| WORK REQUEST |
Retype the forum post below on extending Khronos to multiple GPUs, word for word and in full.

| READING TEXT |
Hi everyone!
I am a physicist and photonics engineer. Recently, Meta released a Julia package called Khronos to perform FDTD (Finite-Difference Time-Domain) simulations. The basic idea is to iteratively propagate light through a staggered grid by solving Maxwell’s equations.
Khronos is built on KernelAbstractions.jl, allowing it to run on both CPUs (x86 or Apple Silicon) and GPUs. However, it currently only supports a single GPU, which can be limiting for larger problems.
My goal is to extend Khronos to support multi-GPU simulations. I am reaching out for advice on which Julia packages could be useful for this task. Based on my research, I believe I will need to use something like MPI (MPI.jl) for inter-GPU communication. Following a suggestion from @luraess and @vchuravy on my original issue in the KA.jl GitHub, I am posting here for additional insights.
Here are some of the specific challenges I am facing:
- Halo Exchange: I need an efficient way to share boundary information (halo exchange) between adjacent subdomains after each time step. This is essential for managing the boundaries between GPUs.
- Monitors: I need to implement monitors to capture snapshots of the field at regular intervals. One type of monitor will capture the field after a fixed number of iterations, while another one will perform a Fourier transform on the data. To minimize communication overhead, I am considering processing the monitors on each GPU locally and only outputting the results at the end of the simulation.
Chmy.jl was initialy suggested, which seems suitable for managing halo exchange, but I am unsure if it’s the best choice for handling the monitors efficiently.
Another package that looks promising for multi-GPU parallelization is ImplicitGlobalGrid.jl.
Any advice, package recommendations, or insights would be greatly appreciated!
I will continue to dig on the subect on my side. And hopefully, I will get some great news soon!
Thanks for your help,
Lucas

| DATA SECTION |
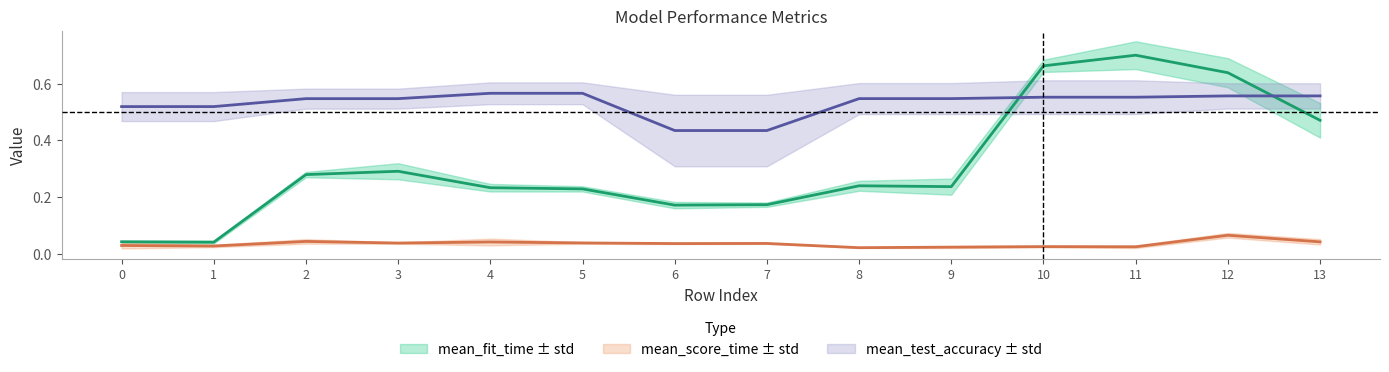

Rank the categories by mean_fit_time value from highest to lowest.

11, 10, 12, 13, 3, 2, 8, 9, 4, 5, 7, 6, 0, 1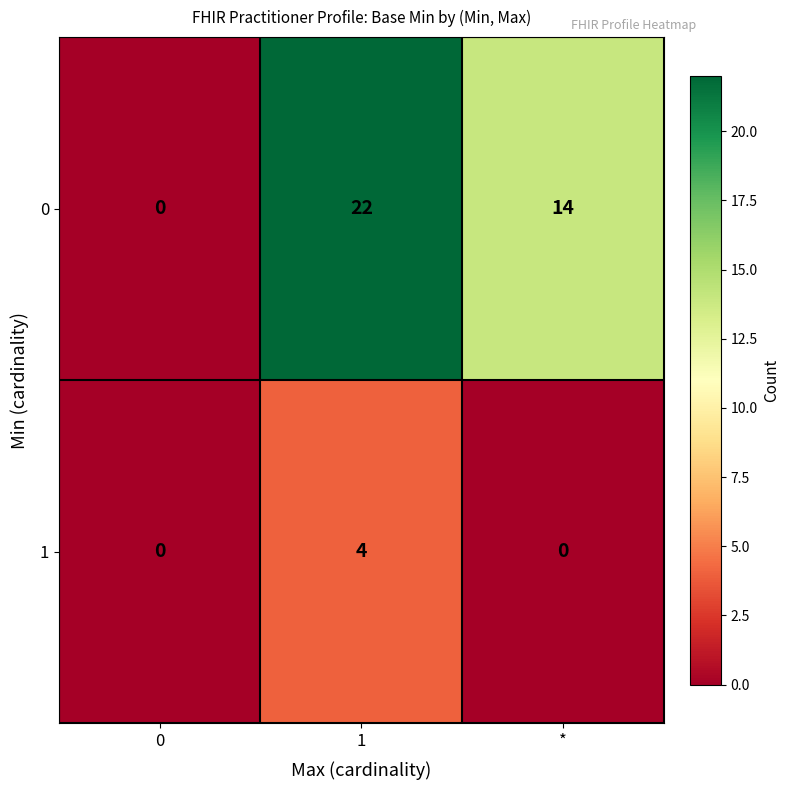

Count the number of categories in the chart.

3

==

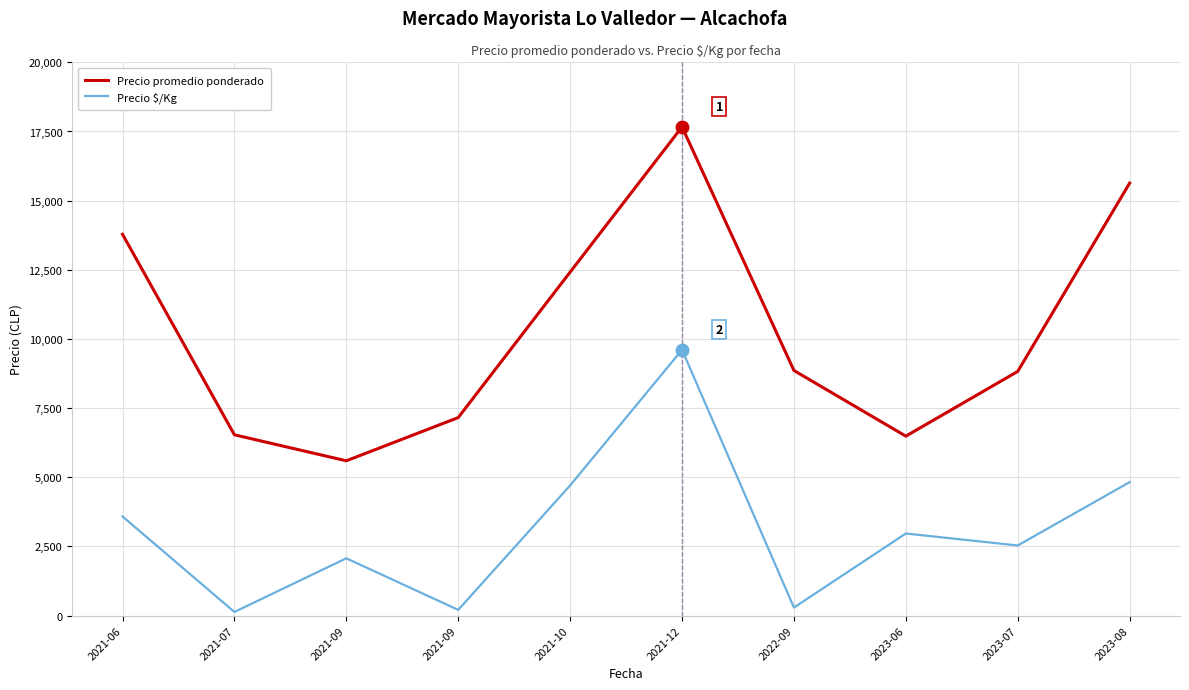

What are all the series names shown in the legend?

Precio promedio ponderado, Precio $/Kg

==

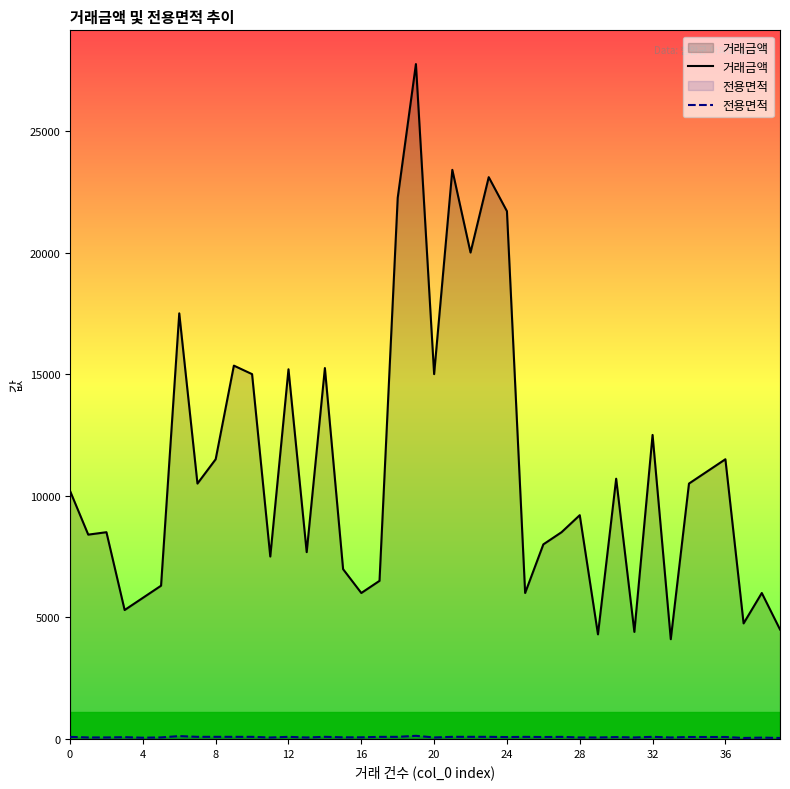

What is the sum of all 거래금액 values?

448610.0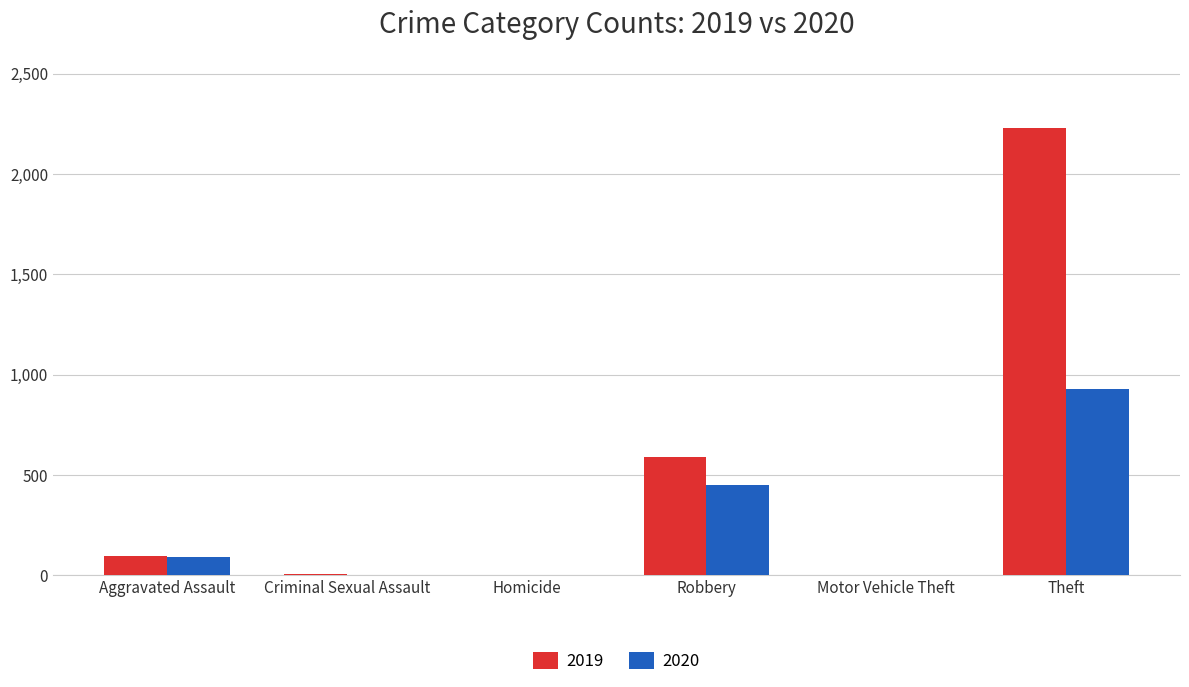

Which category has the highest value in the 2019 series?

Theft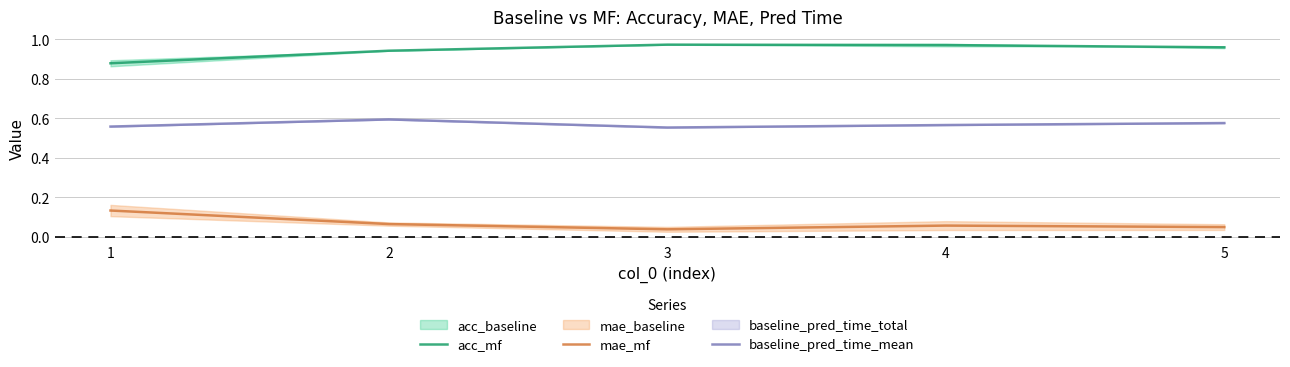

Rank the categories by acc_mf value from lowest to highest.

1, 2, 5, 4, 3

| RESPONSE TO THE TASK |
Hi everyone!
I am a physicist and photonics engineer. Recently, Meta released a Julia package called Khronos to perform FDTD (Finite-Difference Time-Domain) simulations. The basic idea is to iteratively propagate light through a staggered grid by solving Maxwell’s equations.
Khronos is built on KernelAbstractions.jl, allowing it to run on both CPUs (x86 or Apple Silicon) and GPUs. However, it currently only supports a single GPU, which can be limiting for larger problems.
My goal is to extend Khronos to support multi-GPU simulations. I am reaching out for advice on which Julia packages could be useful for this task. Based on my research, I believe I will need to use something like MPI (MPI.jl) for inter-GPU communication. Following a suggestion from @luraess and @vchuravy on my original issue in the KA.jl GitHub, I am posting here for additional insights.
Here are some of the specific challenges I am facing:
- Halo Exchange: I need an efficient way to share boundary information (halo exchange) between adjacent subdomains after each time step. This is essential for managing the boundaries between GPUs.
- Monitors: I need to implement monitors to capture snapshots of the field at regular intervals. One type of monitor will capture the field after a fixed number of iterations, while another one will perform a Fourier transform on the data. To minimize communication overhead, I am considering processing the monitors on each GPU locally and only outputting the results at the end of the simulation.
Chmy.jl was initialy suggested, which seems suitable for managing halo exchange, but I am unsure if it’s the best choice for handling the monitors efficiently.
Another package that looks promising for multi-GPU parallelization is ImplicitGlobalGrid.jl.
Any advice, package recommendations, or insights would be greatly appreciated!
I will continue to dig on the subect on my side. And hopefully, I will get some great news soon!
Thanks for your help,
Lucas